= Divoš Tihoradić =

Bosnian nobleman

Divoš Tihoradić was Bosnian nobleman from the Usora, connected to the fortified town of Srebrenik. The form of the patronymic suggests that his father was Tihorad, who died between 1326-1329. His brother was Vitan Tihoradić, and his sons were Miloš, Sladoje and Dobroslav Divošević. Divoš was first mentioned as a witness in a charter dated October 23, 1332, which regulated disputes between Bosnians and the people of Ragusa, and as a constable he was listed in a charter dated March 15, 1333, in which the Bosnian ban Stjepan II Kotromanić ceded Ston and Prevlaka to the people of Ragusa. The Tihoradići are relatives of the Zlatonosović nobility, known in the 15th century.

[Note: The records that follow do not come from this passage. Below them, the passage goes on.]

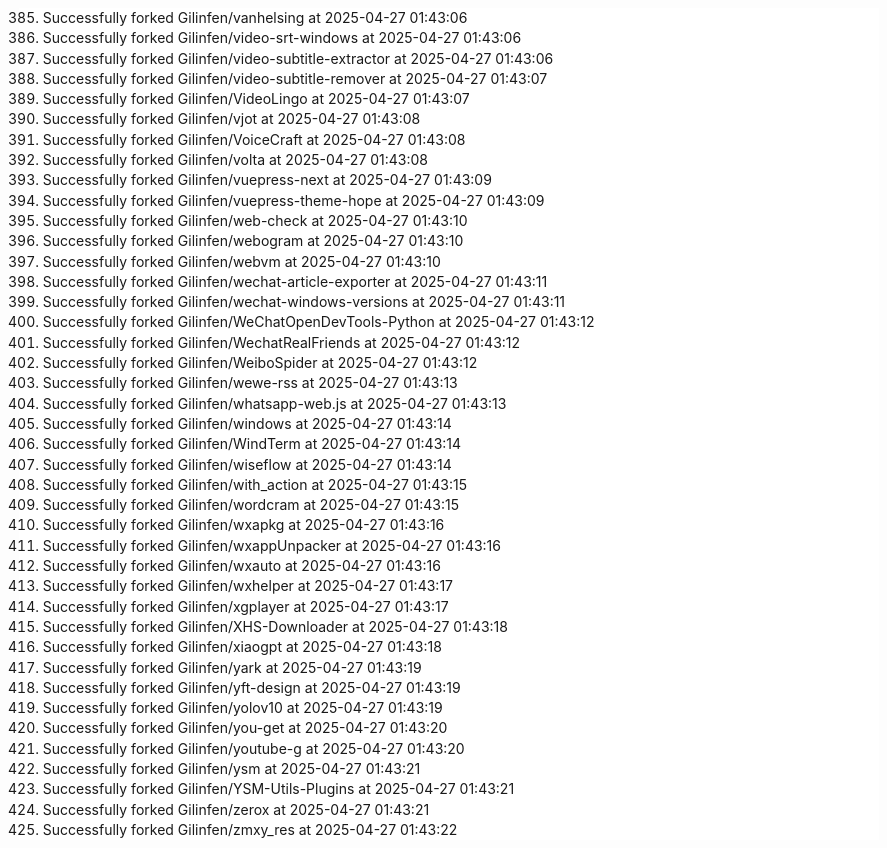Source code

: 385. Successfully forked Gilinfen/vanhelsing at 2025-04-27 01:43:06
386. Successfully forked Gilinfen/video-srt-windows at 2025-04-27 01:43:06
387. Successfully forked Gilinfen/video-subtitle-extractor at 2025-04-27 01:43:06
388. Successfully forked Gilinfen/video-subtitle-remover at 2025-04-27 01:43:07
389. Successfully forked Gilinfen/VideoLingo at 2025-04-27 01:43:07
390. Successfully forked Gilinfen/vjot at 2025-04-27 01:43:08
391. Successfully forked Gilinfen/VoiceCraft at 2025-04-27 01:43:08
392. Successfully forked Gilinfen/volta at 2025-04-27 01:43:08
393. Successfully forked Gilinfen/vuepress-next at 2025-04-27 01:43:09
394. Successfully forked Gilinfen/vuepress-theme-hope at 2025-04-27 01:43:09
395. Successfully forked Gilinfen/web-check at 2025-04-27 01:43:10
396. Successfully forked Gilinfen/webogram at 2025-04-27 01:43:10
397. Successfully forked Gilinfen/webvm at 2025-04-27 01:43:10
398. Successfully forked Gilinfen/wechat-article-exporter at 2025-04-27 01:43:11
399. Successfully forked Gilinfen/wechat-windows-versions at 2025-04-27 01:43:11
400. Successfully forked Gilinfen/WeChatOpenDevTools-Python at 2025-04-27 01:43:12
401. Successfully forked Gilinfen/WechatRealFriends at 2025-04-27 01:43:12
402. Successfully forked Gilinfen/WeiboSpider at 2025-04-27 01:43:12
403. Successfully forked Gilinfen/wewe-rss at 2025-04-27 01:43:13
404. Successfully forked Gilinfen/whatsapp-web.js at 2025-04-27 01:43:13
405. Successfully forked Gilinfen/windows at 2025-04-27 01:43:14
406. Successfully forked Gilinfen/WindTerm at 2025-04-27 01:43:14
407. Successfully forked Gilinfen/wiseflow at 2025-04-27 01:43:14
408. Successfully forked Gilinfen/with_action at 2025-04-27 01:43:15
409. Successfully forked Gilinfen/wordcram at 2025-04-27 01:43:15
410. Successfully forked Gilinfen/wxapkg at 2025-04-27 01:43:16
411. Successfully forked Gilinfen/wxappUnpacker at 2025-04-27 01:43:16
412. Successfully forked Gilinfen/wxauto at 2025-04-27 01:43:16
413. Successfully forked Gilinfen/wxhelper at 2025-04-27 01:43:17
414. Successfully forked Gilinfen/xgplayer at 2025-04-27 01:43:17
415. Successfully forked Gilinfen/XHS-Downloader at 2025-04-27 01:43:18
416. Successfully forked Gilinfen/xiaogpt at 2025-04-27 01:43:18
417. Successfully forked Gilinfen/yark at 2025-04-27 01:43:19
418. Successfully forked Gilinfen/yft-design at 2025-04-27 01:43:19
419. Successfully forked Gilinfen/yolov10 at 2025-04-27 01:43:19
420. Successfully forked Gilinfen/you-get at 2025-04-27 01:43:20
421. Successfully forked Gilinfen/youtube-g at 2025-04-27 01:43:20
422. Successfully forked Gilinfen/ysm at 2025-04-27 01:43:21
423. Successfully forked Gilinfen/YSM-Utils-Plugins at 2025-04-27 01:43:21
424. Successfully forked Gilinfen/zerox at 2025-04-27 01:43:21
425. Successfully forked Gilinfen/zmxy_res at 2025-04-27 01:43:22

Divoš Tihoradić is known as the commissioner of the creation of a gospel, professionally called the Divoš Gospel after him, a significant monument from the 14th century.

== Literature ==

- Irena Grickat, Divoševo Jevanđelje, Južnoslavenski filolog 25, Beograd 1961-1962, 227-293
- Jelica Đurić – Rajka Ivanišević, Jevanđelje Divoša Tihoradića, Zbornik radova Vizantološkog instituta 7, Beograd 1961, 153-160.
- Mazrak, Ema (2019). "Prilog proučavanju iluminacije evanđelja Divoša Tihoradića"
- Pavao Anđelić, Postojbina i rod Divoša Tihoradića, Slovo 25-26, Zagreb 1976, 231-239.